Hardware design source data
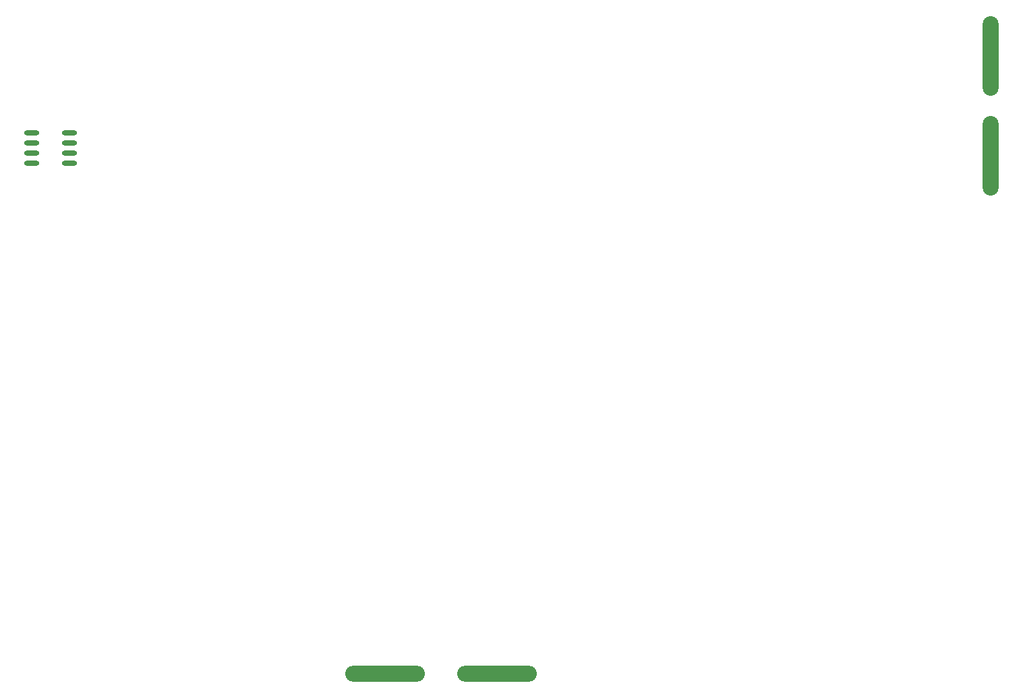
<source format=gtp>
G04 Layer_Color=8421504*
%FSLAX24Y24*%
%MOIN*%
G70*
G01*
G75*
%ADD10O,0.0748X0.0236*%
%ADD11O,0.3937X0.0787*%
%ADD12O,0.0787X0.3937*%
D10*
X29980Y58821D02*
D03*
Y58321D02*
D03*
Y57821D02*
D03*
Y57321D02*
D03*
X31831Y58821D02*
D03*
Y58321D02*
D03*
Y57821D02*
D03*
Y57321D02*
D03*
D11*
X47441Y32087D02*
D03*
X52953D02*
D03*
D12*
X77362Y62598D02*
D03*
Y57677D02*
D03*
M02*

</source>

DIRECTIONS
Quote every record above exactly, omitting any pictures they contain.

SOLUTION TO THIS EXERCISE
<source format=gtp>
G04 Layer_Color=8421504*
%FSLAX24Y24*%
%MOIN*%
G70*
G01*
G75*
%ADD10O,0.0748X0.0236*%
%ADD11O,0.3937X0.0787*%
%ADD12O,0.0787X0.3937*%
D10*
X29980Y58821D02*
D03*
Y58321D02*
D03*
Y57821D02*
D03*
Y57321D02*
D03*
X31831Y58821D02*
D03*
Y58321D02*
D03*
Y57821D02*
D03*
Y57321D02*
D03*
D11*
X47441Y32087D02*
D03*
X52953D02*
D03*
D12*
X77362Y62598D02*
D03*
Y57677D02*
D03*
M02*

</source>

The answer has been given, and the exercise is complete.